How to convert a matplotlib spectrogram image into a torch tensor

import numpy as np
from numpy import asarray
from matplotlib import pyplot as plt
import torch

# generate a signal
fs = 50 # sampling freq
ts = np.arange(0, 10, 1/fs) # times at which signal is sampled
s1 = np.sin(2 * np.pi * 2 * ts) # 2 hz
s2 = np.sin(2 * np.pi * 3 * ts) # 3 hz
s3 = np.sin(2 * np.pi * 6 * ts) # 6 hz
s = s1 + s2 + s3 # aggregate signal

# generate specgram
spectrum, freqs, t, im = plt.specgram(s, Fs=fs, xextent=((0, len(s)/fs)))

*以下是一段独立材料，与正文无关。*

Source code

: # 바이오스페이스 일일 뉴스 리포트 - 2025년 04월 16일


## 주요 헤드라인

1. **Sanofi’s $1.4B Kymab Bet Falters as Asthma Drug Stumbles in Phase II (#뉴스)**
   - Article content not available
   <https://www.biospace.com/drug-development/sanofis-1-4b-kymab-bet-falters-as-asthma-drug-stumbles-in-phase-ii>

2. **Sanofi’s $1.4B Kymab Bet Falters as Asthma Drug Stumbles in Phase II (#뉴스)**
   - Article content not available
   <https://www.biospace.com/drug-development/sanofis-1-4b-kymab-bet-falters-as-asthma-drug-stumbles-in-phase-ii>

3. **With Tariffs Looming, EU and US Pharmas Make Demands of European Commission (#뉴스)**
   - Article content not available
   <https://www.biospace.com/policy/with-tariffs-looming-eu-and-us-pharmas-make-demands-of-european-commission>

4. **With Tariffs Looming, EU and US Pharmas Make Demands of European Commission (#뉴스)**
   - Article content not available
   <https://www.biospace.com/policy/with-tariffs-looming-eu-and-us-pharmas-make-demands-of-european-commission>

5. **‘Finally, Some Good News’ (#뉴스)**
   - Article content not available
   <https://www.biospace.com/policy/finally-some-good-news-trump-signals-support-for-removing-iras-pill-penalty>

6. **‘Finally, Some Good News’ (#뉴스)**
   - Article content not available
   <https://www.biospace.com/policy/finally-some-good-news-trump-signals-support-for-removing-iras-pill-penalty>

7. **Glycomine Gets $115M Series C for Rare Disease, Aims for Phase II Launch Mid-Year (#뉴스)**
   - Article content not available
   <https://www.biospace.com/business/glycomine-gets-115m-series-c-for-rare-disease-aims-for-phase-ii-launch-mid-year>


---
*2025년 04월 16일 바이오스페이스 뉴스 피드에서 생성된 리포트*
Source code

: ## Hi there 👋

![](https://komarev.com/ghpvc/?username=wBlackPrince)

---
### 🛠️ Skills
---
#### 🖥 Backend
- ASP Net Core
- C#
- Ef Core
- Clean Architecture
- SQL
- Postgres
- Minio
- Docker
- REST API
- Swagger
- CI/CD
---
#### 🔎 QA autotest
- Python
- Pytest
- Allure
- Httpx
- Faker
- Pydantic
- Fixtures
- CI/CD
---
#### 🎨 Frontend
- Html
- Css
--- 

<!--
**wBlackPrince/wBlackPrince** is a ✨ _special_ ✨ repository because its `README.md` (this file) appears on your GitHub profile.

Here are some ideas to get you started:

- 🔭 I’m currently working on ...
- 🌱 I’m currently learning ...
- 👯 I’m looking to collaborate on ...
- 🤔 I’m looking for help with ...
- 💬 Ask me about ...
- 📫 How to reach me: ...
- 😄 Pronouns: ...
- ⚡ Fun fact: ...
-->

# convert matplotlib image to torch tensor
# bypassing the numpy part would be even better!
torch_tensor = torch.from_numpy(asarray(im, np.float32))

print(torch_tensor)

>>> TypeError: float() argument must be a string or a number, not 'AxesImage'

我应该补充一点,'spectrum' 变量正是我要找的东西,只是我对它有点困惑,因为它只有两列时间,而且我认为 specgram 图像有多于两个时间步。如果有一种方法可以使用光谱变量将整个图像表示为火炬张量,那对我也有用。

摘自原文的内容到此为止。